Delta Air Lines, Inc. is a noteworthy American carrier, with its central station and biggest center point at Hartsfield–Jackson Atlanta International Airport in Atlanta, Georgia. The aircraft alongside its auxiliaries and provincial subsidiaries work more than 5,400 flights a day by day and serve a broad household and global system that incorporates 334 destinations in 64 nations on six mainlands, according to the reports generated in June 2015. It is working on the collaboration with Air France-KLM, Alitalia, Virgin Atlantic, and Virgin Australia. The flights are being operated regionally under the title name Delta Connection.
The normal operations of the Delta airlines were badly affected due to the power break down. The filth schedules were badly affected, and it seemed that everything turned upside down. The airports were filled with a number of people waiting for the flights to take off. Just after one day, of the power breakdown, on Tuesday 300 more flights were grounded.
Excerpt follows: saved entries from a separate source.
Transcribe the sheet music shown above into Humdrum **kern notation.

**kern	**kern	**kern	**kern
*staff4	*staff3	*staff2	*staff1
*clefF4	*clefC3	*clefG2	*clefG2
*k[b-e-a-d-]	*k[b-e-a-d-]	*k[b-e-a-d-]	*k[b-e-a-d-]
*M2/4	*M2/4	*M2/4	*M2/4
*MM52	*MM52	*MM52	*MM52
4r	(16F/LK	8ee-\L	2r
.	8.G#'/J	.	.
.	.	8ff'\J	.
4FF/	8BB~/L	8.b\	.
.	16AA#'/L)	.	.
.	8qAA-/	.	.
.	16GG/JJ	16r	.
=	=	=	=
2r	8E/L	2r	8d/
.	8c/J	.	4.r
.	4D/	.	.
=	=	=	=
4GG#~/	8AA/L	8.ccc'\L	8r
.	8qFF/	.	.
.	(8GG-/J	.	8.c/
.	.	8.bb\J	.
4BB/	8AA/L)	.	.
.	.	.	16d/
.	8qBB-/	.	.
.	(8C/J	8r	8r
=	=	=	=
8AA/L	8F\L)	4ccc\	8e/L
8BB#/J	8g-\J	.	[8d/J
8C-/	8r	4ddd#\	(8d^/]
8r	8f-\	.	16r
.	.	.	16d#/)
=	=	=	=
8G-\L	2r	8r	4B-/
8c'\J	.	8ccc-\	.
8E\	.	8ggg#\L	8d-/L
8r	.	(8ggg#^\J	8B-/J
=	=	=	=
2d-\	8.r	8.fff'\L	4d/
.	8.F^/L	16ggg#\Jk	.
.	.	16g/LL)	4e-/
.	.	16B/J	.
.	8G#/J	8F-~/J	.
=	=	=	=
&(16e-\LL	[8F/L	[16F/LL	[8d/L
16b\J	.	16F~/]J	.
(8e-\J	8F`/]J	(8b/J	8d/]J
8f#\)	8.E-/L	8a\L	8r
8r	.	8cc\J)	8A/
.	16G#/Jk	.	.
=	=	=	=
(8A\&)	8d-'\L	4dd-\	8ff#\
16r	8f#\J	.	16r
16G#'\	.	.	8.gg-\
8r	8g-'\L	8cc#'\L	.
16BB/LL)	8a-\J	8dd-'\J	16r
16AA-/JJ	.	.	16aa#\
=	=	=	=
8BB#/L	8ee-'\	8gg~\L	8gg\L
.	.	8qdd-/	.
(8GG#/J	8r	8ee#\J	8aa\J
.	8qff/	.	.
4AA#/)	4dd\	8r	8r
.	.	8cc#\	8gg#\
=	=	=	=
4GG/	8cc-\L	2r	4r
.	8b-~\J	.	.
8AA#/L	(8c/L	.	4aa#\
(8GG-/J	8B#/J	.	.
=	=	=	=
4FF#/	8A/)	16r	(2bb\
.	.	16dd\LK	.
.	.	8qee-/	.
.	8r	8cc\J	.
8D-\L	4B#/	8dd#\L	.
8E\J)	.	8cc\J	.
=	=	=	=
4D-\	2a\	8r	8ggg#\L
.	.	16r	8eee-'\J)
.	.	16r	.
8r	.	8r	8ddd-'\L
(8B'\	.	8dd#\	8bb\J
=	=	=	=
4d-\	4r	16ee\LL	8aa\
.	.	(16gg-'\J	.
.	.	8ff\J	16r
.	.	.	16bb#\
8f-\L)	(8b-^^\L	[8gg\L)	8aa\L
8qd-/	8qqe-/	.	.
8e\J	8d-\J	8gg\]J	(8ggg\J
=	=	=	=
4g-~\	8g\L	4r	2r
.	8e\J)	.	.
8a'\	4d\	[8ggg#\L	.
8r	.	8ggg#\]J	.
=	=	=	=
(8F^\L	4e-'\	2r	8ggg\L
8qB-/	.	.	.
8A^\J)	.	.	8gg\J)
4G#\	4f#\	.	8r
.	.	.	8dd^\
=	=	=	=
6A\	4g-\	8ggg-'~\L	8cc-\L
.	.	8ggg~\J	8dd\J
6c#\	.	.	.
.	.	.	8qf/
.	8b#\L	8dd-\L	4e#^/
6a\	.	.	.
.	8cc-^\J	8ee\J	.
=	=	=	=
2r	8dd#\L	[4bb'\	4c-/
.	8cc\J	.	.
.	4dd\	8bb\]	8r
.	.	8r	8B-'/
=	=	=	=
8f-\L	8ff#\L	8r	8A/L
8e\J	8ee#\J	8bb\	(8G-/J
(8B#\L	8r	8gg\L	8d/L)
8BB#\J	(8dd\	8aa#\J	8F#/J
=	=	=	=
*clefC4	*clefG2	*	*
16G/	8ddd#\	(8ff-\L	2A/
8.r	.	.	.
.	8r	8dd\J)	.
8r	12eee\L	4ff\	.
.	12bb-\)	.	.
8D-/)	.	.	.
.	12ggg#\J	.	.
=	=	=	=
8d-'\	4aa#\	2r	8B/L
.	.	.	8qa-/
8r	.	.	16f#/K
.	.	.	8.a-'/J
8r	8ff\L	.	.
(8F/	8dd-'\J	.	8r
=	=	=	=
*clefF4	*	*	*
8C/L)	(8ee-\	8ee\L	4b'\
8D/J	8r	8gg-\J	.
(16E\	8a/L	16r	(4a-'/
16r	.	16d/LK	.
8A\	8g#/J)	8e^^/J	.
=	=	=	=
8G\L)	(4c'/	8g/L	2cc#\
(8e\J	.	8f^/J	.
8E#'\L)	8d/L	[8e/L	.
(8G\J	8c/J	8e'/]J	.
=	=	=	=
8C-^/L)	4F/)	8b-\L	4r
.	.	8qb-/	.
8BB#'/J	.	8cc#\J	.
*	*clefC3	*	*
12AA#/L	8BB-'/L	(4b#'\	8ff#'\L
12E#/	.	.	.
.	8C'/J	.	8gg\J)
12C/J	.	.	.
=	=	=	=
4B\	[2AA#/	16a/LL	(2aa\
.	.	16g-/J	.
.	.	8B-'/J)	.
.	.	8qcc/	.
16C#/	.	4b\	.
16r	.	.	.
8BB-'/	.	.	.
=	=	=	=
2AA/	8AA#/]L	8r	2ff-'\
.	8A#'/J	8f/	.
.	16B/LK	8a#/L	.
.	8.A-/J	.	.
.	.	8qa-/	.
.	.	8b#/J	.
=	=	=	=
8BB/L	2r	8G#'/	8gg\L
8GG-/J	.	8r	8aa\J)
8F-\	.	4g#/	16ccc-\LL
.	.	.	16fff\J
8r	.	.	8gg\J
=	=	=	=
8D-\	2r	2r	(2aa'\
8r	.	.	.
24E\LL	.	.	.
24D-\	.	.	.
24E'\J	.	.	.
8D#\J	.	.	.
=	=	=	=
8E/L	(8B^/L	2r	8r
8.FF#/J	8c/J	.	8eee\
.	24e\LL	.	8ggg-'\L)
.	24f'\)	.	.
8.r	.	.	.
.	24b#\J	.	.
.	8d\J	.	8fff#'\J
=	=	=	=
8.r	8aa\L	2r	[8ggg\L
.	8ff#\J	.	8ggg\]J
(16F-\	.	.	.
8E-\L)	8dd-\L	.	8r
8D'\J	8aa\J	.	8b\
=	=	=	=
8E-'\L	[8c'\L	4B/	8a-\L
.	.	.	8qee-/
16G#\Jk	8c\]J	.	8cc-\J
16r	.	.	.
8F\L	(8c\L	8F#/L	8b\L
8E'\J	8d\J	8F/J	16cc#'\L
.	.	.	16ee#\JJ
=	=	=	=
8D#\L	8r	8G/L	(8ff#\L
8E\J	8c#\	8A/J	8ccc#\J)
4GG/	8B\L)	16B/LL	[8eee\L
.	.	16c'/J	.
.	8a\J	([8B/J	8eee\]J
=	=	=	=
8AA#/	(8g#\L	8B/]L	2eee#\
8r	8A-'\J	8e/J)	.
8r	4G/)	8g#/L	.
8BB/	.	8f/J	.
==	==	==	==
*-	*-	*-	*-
The major reason quoted by the spokesman is the power cut down at the headquarters based in Atlanta. This resulted in a heavy operational collapse as almost 1,000 flights were canceled and passengers of about 3,000 flights worldwide had to bear the brunt of delays.
The officials are confident that soon they will resolve the issue by returning to the recovery mode. According to the Senior Vice President of the company, Dave Holtz”We were able to bring our systems back on line and resume flights within a few hours yesterday, but we are still operating in recovery mode.” At the same time, he stated that besides every effort there are chances of further inconvenience for the travelers traveling nationally and internationally. The financial losses have not been made public yet, but no doubt these losses will be much more than a common man can think. The company has to reimburse and pay $200 (£154) vouchers to passengers whose flights are canceled or delayed by more than three hours.